Physical characteristics
- • location: northern Lawrence County, near Laurel Hill.
- • coordinates: 35°17′50″N 87°28′26″W﻿ / ﻿35.2973°N 87.4739°W
- • elevation: 980 ft (300 m)
- • location: confluence with the Buffalo River near State Route 99 in Lewis County
- • coordinates: 35°27′01″N 87°31′53″W﻿ / ﻿35.4504°N 87.5314°W
- • elevation: 673 ft (205 m)
- Length: 18.1 mi (29.1 km)

Basin features
- Progression: Lawrence County Lewis County
- River system: Tennessee River Basin

= Little Buffalo River (Tennessee) =

The Little Buffalo River is an 18.1 mi tributary of the Buffalo River in the U.S. state of Tennessee. Via the Buffalo, Duck, Tennessee, and Ohio rivers, it reaches the Mississippi River.

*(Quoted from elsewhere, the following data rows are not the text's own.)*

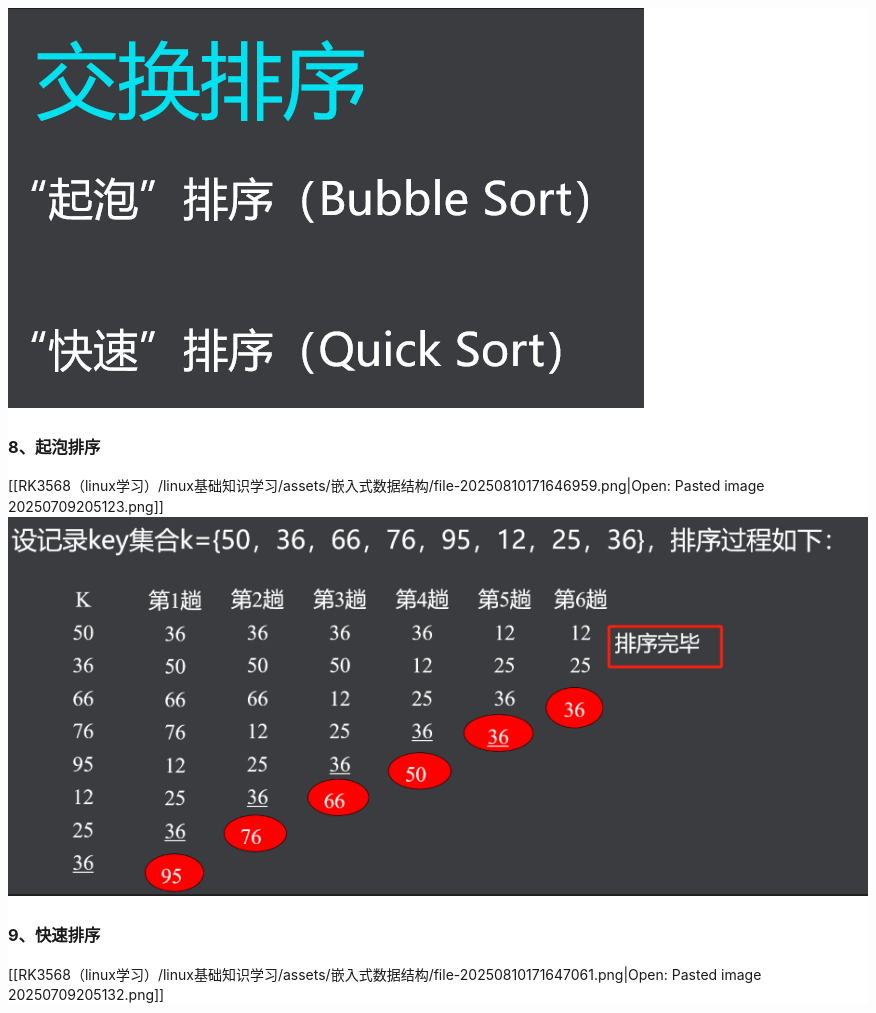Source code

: ![RK3568（linux学习）/linux基础知识学习/assets/嵌入式数据结构/file-20250810171646883.png](assets/嵌入式数据结构/file-20250810171646883.png)

### 8、起泡排序
[[RK3568（linux学习）/linux基础知识学习/assets/嵌入式数据结构/file-20250810171646959.png|Open: Pasted image 20250709205123.png]]
![RK3568（linux学习）/linux基础知识学习/assets/嵌入式数据结构/file-20250810171646959.png](assets/嵌入式数据结构/file-20250810171646959.png)


### 9、快速排序
[[RK3568（linux学习）/linux基础知识学习/assets/嵌入式数据结构/file-20250810171647061.png|Open: Pasted image 20250709205132.png]]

It rises a short distance south of Deerfield in northern Lawrence County, Tennessee, near Laurel Hill. Its major tributaries are Jacks Branch, which follows the Natchez Trace Parkway for approximately a mile and is the site of picnic areas, trails, and rest rooms, and Chief Creek, which is also crossed by the Natchez Trace Parkway, as is the Little Buffalo itself. The Little Buffalo empties into the Buffalo River near State Route 99 in Lewis County.

The Hydrologic Unit Code (HUC-12) for the Little Buffalo is 060400040106. The Little Buffalo is a part of the Upper Buffalo River watershed which is HUC-10 0604000401.